The influence of thermal phonons and their interaction with electronic structure is a topic that was appropriately introduced in a discussion of the resistance of liquid metals. Lindemann's theory of melting is referenced, and it is suggested that the drop in conductivity in going from the crystalline to the liquid state is due to the increased scattering of conduction electrons as a result of the increased amplitude of atomic vibration. Such theories of localization have been applied to transport in metallic glasses, where the mean free path of the electrons is very small (on the order of the interatomic spacing).

The formation of a non-crystalline form of a gold-silicon alloy by the method of splat quenching from the melt led to further considerations of the influence of electronic structure on glass forming ability, based on the properties of the metallic bond.

Other work indicates that the mobility of localized electrons is enhanced by the presence of dynamic phonon modes. One claim against such a model is that if chemical bonds are important, the nearly free electron models should not be applicable. However, if the model includes the buildup of a charge distribution between all pairs of atoms just like a chemical bond (e.g., silicon, when a band is just filled with electrons) then it should apply to solids.

Thus, if the electrical conductivity is low, the mean free path of the electrons is very short. The electrons will only be sensitive to the short-range order in the glass since they do not get a chance to scatter from atoms spaced at large distances. Since the short-range order is similar in glasses and crystals, the electronic energies should be similar in these two states. For alloys with lower resistivity and longer electronic mean free paths, the electrons could begin to sense that there is disorder in the glass, and this would raise their energies and destabilize the glass with respect to crystallization.

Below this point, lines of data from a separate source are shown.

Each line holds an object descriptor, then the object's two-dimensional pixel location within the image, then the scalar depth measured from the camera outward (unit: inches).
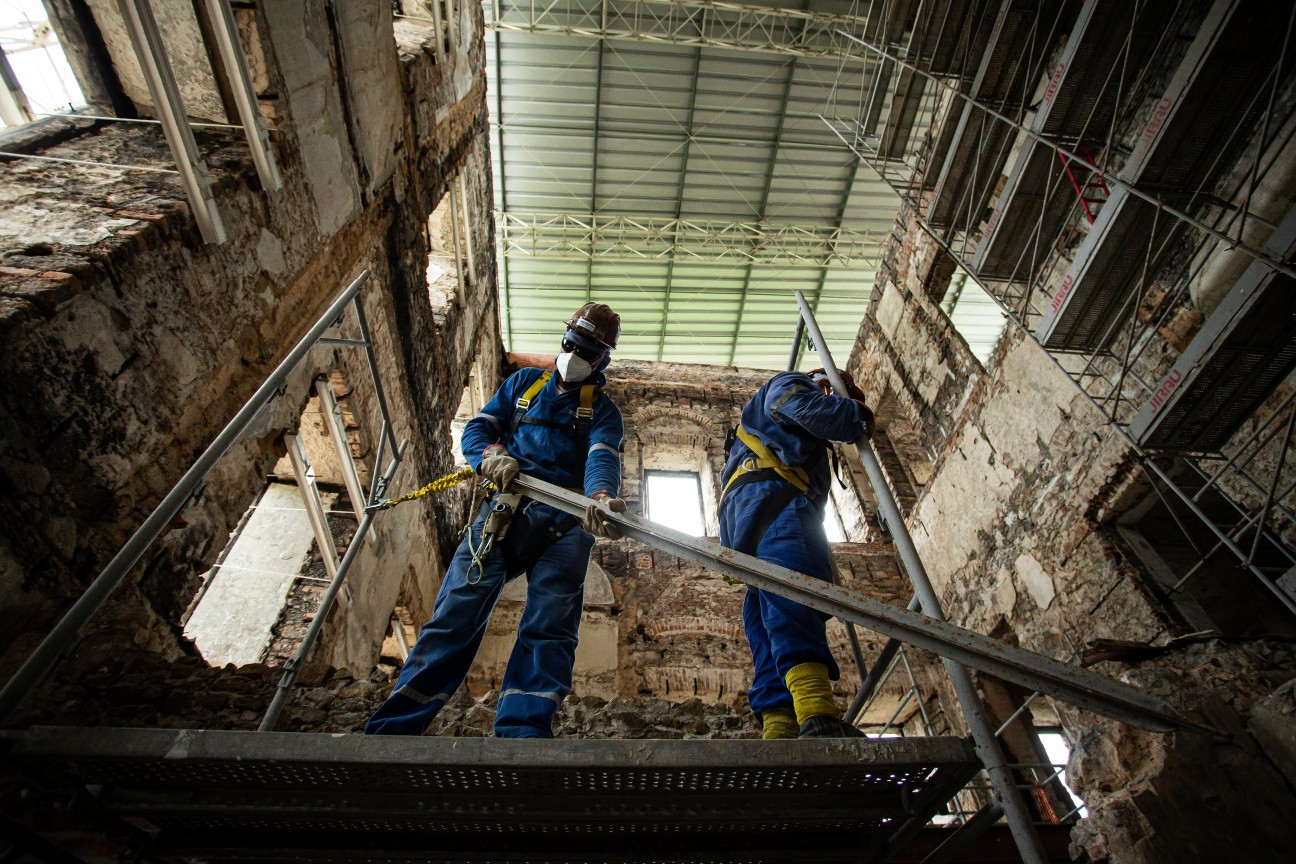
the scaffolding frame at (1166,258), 143.0
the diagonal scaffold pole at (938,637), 75.7
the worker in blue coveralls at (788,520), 106.0
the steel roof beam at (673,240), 564.1
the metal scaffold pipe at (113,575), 63.7
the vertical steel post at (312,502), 159.6
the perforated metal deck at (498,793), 69.6
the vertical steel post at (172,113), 92.1
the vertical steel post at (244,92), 112.4
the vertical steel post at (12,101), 113.8
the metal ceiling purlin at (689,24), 438.3
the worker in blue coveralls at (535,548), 105.2
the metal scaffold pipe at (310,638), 106.4
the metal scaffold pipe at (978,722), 77.7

Thus, the glass formation tendencies of certain alloys may therefore be due in part to the fact that the electron mean free paths are very short, so that only the short-range order is ever important for the energy of the electrons.

It has also been argued that glass formation in metallic systems is related to the "softness" of the interaction potential between unlike atoms. Some authors, emphasizing the strong similarities between the local structure of the glass and the corresponding crystal, suggest that chemical bonding helps to stabilize the amorphous structure.

Other authors have suggested that the electronic structure yields its influence on glass formation through the directional properties of bonds. Non-crystallinity is thus favored in elements with a large number of polymorphic forms and a high degree of bonding anisotropy. Crystallization becomes more unlikely as bonding anisotropy is increased from isotropic metallic to anisotropic metallic to covalent bonding, thus suggesting a relationship between the group number in the periodic table and the glass forming ability in elemental solids.